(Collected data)
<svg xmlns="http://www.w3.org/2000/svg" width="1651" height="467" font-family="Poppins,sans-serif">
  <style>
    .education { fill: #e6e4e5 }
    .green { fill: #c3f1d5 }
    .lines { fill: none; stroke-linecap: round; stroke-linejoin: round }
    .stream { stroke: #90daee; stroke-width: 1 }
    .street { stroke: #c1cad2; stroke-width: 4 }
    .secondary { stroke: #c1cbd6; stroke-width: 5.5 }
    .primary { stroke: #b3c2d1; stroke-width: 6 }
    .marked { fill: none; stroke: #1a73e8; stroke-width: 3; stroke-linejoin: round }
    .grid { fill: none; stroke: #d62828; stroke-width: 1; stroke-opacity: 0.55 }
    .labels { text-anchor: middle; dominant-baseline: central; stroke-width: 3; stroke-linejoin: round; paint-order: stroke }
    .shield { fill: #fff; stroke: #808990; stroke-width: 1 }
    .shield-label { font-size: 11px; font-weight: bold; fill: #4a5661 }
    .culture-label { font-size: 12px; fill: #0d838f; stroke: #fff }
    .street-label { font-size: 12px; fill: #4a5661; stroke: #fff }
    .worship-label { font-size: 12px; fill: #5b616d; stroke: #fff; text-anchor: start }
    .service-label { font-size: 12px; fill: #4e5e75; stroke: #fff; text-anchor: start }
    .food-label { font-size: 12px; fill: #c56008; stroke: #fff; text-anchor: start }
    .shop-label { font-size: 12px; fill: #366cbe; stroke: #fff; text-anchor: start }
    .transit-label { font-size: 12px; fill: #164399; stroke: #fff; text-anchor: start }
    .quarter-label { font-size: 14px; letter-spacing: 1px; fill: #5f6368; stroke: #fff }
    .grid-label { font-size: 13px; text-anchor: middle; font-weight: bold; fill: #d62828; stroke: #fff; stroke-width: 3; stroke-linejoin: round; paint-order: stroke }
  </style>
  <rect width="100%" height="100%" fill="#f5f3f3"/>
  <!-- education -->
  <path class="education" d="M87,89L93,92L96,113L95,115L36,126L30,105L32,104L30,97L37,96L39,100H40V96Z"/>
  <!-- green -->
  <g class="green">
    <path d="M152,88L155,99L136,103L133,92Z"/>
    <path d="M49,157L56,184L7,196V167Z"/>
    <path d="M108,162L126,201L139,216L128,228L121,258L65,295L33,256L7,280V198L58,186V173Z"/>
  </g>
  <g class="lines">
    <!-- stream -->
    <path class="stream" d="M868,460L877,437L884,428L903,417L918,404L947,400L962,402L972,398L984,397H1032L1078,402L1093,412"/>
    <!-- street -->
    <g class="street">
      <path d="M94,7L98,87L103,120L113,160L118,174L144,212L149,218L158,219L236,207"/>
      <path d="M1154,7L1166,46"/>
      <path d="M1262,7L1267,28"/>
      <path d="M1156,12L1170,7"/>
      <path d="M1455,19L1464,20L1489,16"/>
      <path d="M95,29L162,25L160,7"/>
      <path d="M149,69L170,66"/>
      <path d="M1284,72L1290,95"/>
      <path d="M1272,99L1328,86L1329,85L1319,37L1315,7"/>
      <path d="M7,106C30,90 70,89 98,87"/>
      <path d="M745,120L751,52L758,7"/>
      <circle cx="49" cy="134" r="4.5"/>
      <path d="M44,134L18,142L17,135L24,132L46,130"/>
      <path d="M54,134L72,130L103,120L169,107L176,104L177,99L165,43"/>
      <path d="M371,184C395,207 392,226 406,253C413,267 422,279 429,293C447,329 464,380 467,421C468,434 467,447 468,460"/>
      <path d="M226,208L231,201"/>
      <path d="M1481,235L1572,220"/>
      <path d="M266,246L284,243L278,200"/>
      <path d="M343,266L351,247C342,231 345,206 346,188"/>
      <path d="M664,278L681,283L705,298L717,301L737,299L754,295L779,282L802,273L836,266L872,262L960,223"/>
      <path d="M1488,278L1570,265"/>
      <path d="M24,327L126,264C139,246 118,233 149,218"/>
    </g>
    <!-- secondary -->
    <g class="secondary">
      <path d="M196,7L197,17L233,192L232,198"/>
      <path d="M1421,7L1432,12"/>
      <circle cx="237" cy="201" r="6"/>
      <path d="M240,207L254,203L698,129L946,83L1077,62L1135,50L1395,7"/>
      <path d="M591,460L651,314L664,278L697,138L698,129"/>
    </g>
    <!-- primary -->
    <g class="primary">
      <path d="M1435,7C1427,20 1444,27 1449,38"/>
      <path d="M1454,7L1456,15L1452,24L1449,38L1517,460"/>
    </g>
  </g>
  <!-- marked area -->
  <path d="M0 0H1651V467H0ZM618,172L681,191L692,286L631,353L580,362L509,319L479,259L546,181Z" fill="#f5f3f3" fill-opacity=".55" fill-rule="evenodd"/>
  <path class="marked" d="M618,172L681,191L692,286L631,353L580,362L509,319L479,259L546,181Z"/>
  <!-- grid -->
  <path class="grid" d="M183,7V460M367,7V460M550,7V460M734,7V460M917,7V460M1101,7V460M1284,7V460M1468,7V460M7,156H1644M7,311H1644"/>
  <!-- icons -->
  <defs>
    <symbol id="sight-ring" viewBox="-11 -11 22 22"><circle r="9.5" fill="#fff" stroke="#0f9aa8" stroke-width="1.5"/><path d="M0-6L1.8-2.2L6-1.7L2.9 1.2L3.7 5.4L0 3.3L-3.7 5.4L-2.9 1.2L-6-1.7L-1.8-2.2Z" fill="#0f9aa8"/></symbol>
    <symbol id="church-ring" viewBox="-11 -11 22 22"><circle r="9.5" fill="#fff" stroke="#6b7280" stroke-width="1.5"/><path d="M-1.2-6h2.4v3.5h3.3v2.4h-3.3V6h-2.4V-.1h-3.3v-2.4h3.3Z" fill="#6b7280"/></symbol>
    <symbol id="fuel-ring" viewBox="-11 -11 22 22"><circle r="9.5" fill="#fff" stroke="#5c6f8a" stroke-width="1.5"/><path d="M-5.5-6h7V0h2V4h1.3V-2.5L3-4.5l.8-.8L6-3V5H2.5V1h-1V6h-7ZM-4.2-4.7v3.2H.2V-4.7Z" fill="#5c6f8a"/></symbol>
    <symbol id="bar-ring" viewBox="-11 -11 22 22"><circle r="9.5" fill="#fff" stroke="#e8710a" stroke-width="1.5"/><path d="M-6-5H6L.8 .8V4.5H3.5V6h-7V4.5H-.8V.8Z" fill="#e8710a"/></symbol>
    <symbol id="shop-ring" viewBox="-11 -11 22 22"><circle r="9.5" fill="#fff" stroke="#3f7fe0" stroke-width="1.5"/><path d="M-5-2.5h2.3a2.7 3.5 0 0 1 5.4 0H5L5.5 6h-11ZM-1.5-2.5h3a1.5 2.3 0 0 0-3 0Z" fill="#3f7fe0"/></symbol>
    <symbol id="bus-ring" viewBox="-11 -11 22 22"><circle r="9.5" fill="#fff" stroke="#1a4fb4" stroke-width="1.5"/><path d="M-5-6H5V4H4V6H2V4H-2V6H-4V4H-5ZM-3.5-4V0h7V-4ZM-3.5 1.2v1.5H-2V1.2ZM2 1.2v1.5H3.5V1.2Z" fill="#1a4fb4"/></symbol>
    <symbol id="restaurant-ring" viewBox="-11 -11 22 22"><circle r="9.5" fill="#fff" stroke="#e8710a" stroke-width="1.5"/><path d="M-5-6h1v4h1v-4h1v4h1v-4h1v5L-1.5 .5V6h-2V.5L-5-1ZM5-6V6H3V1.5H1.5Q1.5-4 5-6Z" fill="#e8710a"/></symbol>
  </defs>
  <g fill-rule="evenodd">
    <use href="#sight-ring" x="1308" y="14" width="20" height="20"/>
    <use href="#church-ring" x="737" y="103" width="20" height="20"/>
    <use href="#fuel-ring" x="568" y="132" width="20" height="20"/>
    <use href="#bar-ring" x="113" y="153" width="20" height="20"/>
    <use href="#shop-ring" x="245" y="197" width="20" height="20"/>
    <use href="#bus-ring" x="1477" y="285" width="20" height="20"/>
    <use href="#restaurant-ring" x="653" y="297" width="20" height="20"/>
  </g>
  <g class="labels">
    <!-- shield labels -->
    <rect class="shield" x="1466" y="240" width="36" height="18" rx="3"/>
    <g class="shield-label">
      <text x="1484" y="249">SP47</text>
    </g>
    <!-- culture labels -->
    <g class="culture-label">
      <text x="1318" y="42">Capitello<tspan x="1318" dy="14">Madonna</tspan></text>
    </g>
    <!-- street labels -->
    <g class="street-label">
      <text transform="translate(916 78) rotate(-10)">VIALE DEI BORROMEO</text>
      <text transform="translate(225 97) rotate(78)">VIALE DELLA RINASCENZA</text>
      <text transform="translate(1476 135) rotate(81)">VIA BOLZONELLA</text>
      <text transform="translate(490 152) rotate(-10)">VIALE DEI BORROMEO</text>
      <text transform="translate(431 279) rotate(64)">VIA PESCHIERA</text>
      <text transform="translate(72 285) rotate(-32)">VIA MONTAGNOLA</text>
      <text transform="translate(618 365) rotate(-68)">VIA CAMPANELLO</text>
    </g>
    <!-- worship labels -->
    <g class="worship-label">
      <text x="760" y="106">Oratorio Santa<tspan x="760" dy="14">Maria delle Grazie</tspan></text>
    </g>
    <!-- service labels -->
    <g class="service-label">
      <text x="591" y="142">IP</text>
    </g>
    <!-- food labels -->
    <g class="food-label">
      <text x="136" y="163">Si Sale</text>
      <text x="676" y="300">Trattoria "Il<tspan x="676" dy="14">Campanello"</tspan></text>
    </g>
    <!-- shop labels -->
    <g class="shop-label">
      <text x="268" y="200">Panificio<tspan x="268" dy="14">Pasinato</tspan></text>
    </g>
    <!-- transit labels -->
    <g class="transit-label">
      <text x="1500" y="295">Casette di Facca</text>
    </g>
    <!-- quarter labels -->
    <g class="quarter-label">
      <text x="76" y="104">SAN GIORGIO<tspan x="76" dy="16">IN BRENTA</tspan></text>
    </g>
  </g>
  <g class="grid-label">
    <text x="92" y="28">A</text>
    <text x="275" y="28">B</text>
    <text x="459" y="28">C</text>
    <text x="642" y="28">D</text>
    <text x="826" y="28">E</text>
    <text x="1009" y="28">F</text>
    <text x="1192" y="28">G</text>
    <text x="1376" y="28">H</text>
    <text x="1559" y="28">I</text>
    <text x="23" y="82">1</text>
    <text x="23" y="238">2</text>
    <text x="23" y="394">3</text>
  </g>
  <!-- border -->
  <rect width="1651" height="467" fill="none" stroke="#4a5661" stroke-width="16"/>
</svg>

— WORK TO COMPLETE —
Using the entries, return every line where the word "lines" can be found.

— EXERCISE OUTPUT —
    .lines { fill: none; stroke-linecap: round; stroke-linejoin: round }
  <g class="lines">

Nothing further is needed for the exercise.